09.01.2026
Der Steuersatz für Restaurant- und Verpflegungsdienstleistungen wird im Jahr 2026 wieder von 19 auf sieben Prozent reduziert. Für Getränke bleibt es dagegen weiterhin beim regulären Steuersatz von 19 Prozent.
Wie die Lohnsteuerhilfe Bayern mitteilt, profitieren von der Neuregelung nicht nur klassische Restaurants. Auch Bäckereien und Metzgereien mit Imbissbetrieb, der Lebensmitteleinzelhandel mit warmen Speisen, Caterer, Mensabetreiber sowie Einrichtungen der Gemeinschaftsverpflegung – von Kitas über Schulen bis hin zu Krankenhäusern – würden steuerlich bessergestellt. Für sie entfalle künftig die komplizierte Abgrenzung, welche Speisen bisher dem vollen und welche dem ermäßigten Umsatzsteuersatz unterliegen. Ab 2026 gölten einheitlich sieben Prozent auf Speisen, unabhängig davon, wo und wie der Verzehr erfolgt.

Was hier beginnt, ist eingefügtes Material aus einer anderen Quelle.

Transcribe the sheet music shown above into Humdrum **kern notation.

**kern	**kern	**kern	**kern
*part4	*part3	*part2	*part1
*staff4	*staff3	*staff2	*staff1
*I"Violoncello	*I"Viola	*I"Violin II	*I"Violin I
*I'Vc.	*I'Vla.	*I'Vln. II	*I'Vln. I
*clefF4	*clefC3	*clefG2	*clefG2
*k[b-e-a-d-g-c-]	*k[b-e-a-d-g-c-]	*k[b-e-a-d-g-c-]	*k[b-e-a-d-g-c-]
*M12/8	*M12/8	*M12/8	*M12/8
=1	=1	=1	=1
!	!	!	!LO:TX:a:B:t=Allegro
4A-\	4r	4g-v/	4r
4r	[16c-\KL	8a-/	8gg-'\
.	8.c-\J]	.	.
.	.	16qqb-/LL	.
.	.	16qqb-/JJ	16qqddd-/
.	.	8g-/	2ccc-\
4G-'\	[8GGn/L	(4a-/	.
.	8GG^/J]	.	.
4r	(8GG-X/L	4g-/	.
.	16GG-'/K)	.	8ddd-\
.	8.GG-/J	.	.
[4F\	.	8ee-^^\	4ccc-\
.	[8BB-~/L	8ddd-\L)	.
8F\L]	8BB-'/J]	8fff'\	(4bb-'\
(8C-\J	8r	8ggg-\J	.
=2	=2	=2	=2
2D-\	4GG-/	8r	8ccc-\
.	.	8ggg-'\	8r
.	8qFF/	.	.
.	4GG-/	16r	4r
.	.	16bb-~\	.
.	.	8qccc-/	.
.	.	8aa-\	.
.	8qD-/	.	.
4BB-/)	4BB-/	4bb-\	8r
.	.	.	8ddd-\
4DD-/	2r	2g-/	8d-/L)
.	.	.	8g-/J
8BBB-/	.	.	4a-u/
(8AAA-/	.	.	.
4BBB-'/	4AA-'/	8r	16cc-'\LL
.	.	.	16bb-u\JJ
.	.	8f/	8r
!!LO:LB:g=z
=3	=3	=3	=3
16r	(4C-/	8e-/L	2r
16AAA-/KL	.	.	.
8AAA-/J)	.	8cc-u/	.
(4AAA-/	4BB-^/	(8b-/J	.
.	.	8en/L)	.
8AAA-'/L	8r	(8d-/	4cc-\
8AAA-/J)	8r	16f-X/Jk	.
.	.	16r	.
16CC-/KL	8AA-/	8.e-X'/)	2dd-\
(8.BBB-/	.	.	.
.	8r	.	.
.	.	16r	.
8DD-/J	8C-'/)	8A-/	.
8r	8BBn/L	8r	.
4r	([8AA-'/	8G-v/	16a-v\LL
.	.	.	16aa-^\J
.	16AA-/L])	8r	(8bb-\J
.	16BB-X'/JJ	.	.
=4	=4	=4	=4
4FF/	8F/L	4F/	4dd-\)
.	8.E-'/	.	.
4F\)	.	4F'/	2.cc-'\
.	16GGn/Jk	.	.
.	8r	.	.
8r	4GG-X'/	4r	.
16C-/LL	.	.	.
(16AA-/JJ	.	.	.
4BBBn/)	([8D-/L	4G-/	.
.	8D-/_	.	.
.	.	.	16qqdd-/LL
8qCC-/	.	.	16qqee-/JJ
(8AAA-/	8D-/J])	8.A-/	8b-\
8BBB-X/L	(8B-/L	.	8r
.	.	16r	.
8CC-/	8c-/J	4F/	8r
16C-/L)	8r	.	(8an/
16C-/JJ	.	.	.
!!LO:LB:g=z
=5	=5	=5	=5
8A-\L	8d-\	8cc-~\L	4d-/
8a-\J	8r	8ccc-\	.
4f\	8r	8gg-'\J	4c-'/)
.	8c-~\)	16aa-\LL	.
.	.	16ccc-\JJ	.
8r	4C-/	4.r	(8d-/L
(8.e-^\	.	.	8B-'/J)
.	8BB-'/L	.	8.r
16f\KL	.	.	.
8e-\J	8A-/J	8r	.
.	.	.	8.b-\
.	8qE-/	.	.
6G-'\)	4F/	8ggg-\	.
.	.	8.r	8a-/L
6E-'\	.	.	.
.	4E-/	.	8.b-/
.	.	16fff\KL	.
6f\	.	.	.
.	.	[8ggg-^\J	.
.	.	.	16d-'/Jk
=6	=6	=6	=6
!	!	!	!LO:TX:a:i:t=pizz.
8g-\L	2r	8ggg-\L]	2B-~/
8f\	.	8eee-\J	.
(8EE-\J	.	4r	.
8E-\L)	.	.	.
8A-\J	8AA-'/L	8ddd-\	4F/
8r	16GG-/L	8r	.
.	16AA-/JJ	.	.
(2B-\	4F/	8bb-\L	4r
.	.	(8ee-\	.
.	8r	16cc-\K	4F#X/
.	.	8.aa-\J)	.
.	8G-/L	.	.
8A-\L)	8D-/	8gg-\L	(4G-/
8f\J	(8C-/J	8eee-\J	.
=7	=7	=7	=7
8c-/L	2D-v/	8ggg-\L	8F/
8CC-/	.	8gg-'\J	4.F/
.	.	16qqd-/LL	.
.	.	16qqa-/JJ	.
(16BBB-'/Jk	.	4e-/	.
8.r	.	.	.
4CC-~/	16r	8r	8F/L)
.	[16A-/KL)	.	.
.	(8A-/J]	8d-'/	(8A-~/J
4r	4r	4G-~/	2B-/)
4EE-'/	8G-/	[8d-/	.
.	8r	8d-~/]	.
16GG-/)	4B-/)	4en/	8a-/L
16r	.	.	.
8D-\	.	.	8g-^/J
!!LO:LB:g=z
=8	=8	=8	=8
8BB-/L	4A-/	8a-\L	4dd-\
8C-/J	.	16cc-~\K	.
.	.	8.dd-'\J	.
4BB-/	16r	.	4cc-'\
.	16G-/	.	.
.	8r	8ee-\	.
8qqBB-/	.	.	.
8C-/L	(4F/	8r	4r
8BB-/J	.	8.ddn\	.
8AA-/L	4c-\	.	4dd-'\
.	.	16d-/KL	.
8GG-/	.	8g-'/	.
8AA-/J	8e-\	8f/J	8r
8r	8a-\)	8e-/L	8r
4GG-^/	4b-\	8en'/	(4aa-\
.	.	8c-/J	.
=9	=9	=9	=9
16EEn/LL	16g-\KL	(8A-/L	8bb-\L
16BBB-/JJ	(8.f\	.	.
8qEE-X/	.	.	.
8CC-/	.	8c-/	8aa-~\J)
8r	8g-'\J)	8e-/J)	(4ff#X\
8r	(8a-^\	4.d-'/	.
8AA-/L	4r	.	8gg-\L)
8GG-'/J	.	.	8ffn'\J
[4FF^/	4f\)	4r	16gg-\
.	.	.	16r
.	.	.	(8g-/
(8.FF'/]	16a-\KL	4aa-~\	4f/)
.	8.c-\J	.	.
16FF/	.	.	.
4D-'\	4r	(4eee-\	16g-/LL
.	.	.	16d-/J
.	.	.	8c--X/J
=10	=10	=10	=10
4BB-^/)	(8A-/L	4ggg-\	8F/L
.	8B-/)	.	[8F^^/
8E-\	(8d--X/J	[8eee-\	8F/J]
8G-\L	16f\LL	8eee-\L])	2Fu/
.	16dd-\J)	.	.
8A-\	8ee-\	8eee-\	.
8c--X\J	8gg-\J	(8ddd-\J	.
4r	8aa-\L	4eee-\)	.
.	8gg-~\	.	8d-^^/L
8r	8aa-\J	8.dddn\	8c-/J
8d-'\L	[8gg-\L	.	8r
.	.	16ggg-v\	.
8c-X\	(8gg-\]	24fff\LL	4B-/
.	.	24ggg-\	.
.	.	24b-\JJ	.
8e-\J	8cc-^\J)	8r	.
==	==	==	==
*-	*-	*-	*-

Offen bleibe allerdings, ob sich diese Entlastung auch im Geldbeutel der Verbraucher bemerkbar machen wird, so die Lohnsteuerhilfe Bayern. Wenn die Unternehmen den niedrigeren Steuersatz teilweise oder vollständig an ihre Kunden weitergeben, könnten die Preise für Speisen sinken und die Nachfrage wieder zunehmen. Denn durch die anhaltende Inflation äßen viele Gäste seltener auswärts. In Zeiten hoher Betriebskosten sei jedoch fraglich, ob viele Gastronomen die Entlastung an die Kunden weitergeben. Die Erfahrung aus den Krisenjahren zeigt laut Lohnsteuerhilfe, dass viele Betriebe zunächst ihre Margen sichern oder Investitionen tätigen. Auf Dauer könnten die Preisdynamik aber gedämpft werden und weitere Preissprünge bei Restaurantbesuchen und Verpflegungsangeboten ausbleiben.
Weiter führt die Lohnsteuerhilfe aus, dass der Gesetzgeber mit der Umsatzsteueränderung einen Schlussstrich unter eine langjährige Ungleichbehandlung zwischen gastronomischen Dienstleistungen und dem Lebensmittelverkauf ziehe. Während die Mitnahme eines belegten Brötchens schon immer mit sieben Prozent versteuert worden sei, habe für denselben Snack am Tisch der volle Satz von 19 Prozent gegolten. Durch die Gleichstellung mit den Mitnahme-Speisen würden Wettbewerbsverzerrungen beseitigt und bürokratische Hürden abgebaut.
Die dauerhafte Senkung der Umsatzsteuer auf Speisen ist aus Sicht der Lohnsteuerhilfe somit mehr als nur eine steuerliche Anpassung: Sie sei ein Signal an eine große und vielfältige Branche, die leidet. Ob Verbraucher tatsächlich niedrigere Preise spüren würden, hänge letztlich von den Betrieben ab. Die Vereinheitlichung des Steuersatzes stärke aber sicherlich die Wettbewerbsfähigkeit der Gastrobetriebe, so die Prognose der Lohnsteuerhilfe.